Abstract

We present a novel quasi-Bayesian method to weight multiple dynamical models by their skill at capturing both potentially non-linear trends and first-order autocorrelated variability of the underlying process, and to make weighted probabilistic projections. We validate the method using a suite of one-at-a-time cross-validation experiments involving Atlantic meridional overturning circulation (AMOC), its temperature-based index, as well as Korean summer mean maximum temperature. In these experiments the method tends to exhibit superior skill over a trend-only Bayesian model averaging weighting method in terms of weight assignment and probabilistic forecasts. Specifically, mean credible interval width, and mean absolute error of the projections tend to improve. We apply the method to a problem of projecting summer mean maximum temperature change over Korea by the end of the 21st century using a multi-model ensemble. Compared to the trend-only method, the new method appreciably sharpens the probability distribution function (pdf) and increases future most likely, median, and mean warming in Korea. The method is flexible, with a potential to improve forecasts in geosciences and other fields.

Highlights

  • A common forecasting problem is one of probabilistic multi-model forecasts of a stochastic dynamical system [1,2,3,4,5,6,7,8,9,10,11,12,13,14,15,16,17,18]

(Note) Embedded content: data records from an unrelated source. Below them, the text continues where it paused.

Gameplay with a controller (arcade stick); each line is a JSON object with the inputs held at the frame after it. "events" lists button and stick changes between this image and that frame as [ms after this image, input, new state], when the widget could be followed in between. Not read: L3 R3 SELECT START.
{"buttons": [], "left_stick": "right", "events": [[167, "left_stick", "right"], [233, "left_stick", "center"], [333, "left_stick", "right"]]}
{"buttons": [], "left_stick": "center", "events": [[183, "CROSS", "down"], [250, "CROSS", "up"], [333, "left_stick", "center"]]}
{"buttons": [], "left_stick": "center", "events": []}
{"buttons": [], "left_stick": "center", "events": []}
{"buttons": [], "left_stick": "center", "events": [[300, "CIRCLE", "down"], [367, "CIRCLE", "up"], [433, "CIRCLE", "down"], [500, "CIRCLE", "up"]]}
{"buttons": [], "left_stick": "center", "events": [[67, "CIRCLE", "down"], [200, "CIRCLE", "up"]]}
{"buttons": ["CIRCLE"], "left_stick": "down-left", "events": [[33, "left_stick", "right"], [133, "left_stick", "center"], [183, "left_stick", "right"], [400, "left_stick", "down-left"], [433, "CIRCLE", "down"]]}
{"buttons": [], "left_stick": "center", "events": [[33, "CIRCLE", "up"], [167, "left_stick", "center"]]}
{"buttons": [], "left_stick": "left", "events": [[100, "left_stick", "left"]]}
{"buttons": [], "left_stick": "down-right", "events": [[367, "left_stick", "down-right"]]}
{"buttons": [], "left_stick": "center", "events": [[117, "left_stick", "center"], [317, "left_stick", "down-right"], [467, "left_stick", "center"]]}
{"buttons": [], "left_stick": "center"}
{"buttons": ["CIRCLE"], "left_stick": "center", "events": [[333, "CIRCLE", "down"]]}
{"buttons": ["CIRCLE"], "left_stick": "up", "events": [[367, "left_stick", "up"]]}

  • Using several simulated and observed datasets we show that the new method results in better weighting and tends to improve forecasts of system mean change under new conditions compared to when trend-only Bayesian Model Averaging (BMA) weighting is used

  • The new method tends to improve in terms of the mean 90% credible interval width as well as mean absolute bias of the mean (Table 1, Figs 6 and 7, Figs N-Q in S1 File)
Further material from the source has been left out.